> Task description: Beneath this instruction is a block of data; output from it exactly the lines that run from the one containing "camera: 45 degrees right, 0 degrees up" through the one containing "(495, 341) = (458, 365): radio", inclusive.

> Task material:
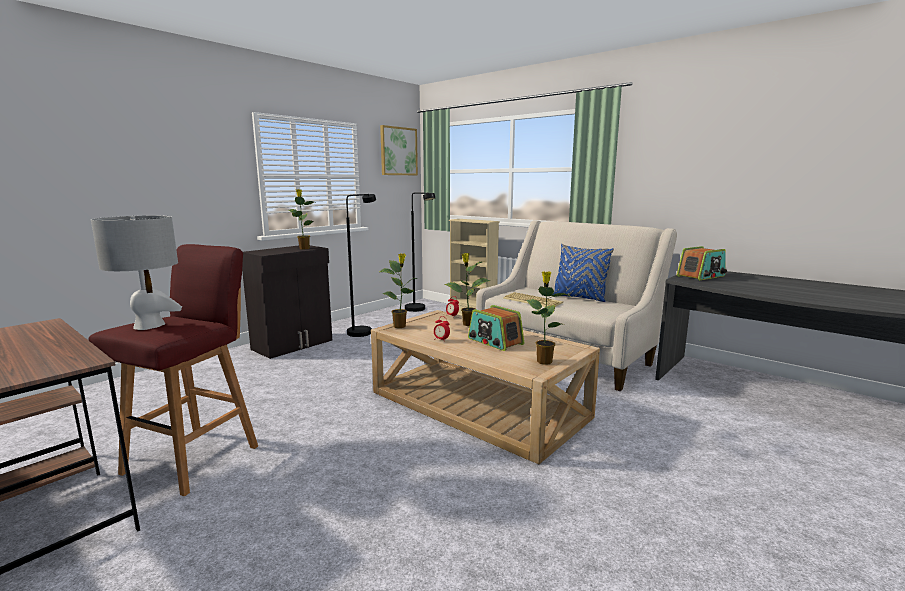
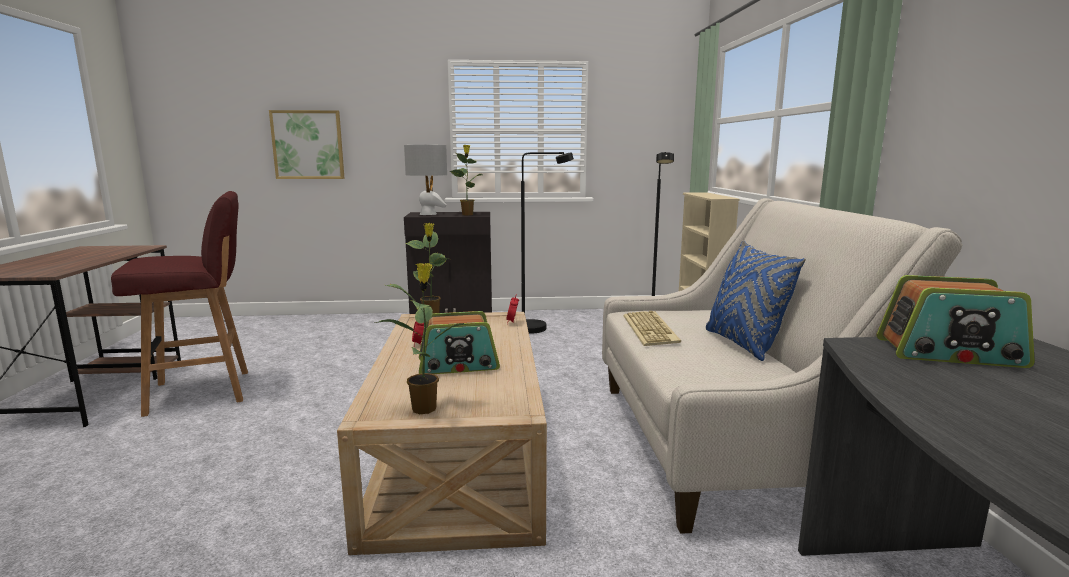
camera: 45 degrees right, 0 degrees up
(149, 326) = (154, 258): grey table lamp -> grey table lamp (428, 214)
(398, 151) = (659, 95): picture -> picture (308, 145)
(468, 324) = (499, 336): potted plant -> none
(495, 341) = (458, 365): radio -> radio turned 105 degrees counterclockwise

...

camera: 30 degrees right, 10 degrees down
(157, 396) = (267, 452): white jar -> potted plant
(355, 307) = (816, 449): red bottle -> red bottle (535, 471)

> Result below:
camera: 45 degrees right, 0 degrees up
(149, 326) = (154, 258): grey table lamp -> grey table lamp (428, 214)
(398, 151) = (659, 95): picture -> picture (308, 145)
(468, 324) = (499, 336): potted plant -> none
(495, 341) = (458, 365): radio -> radio turned 105 degrees counterclockwise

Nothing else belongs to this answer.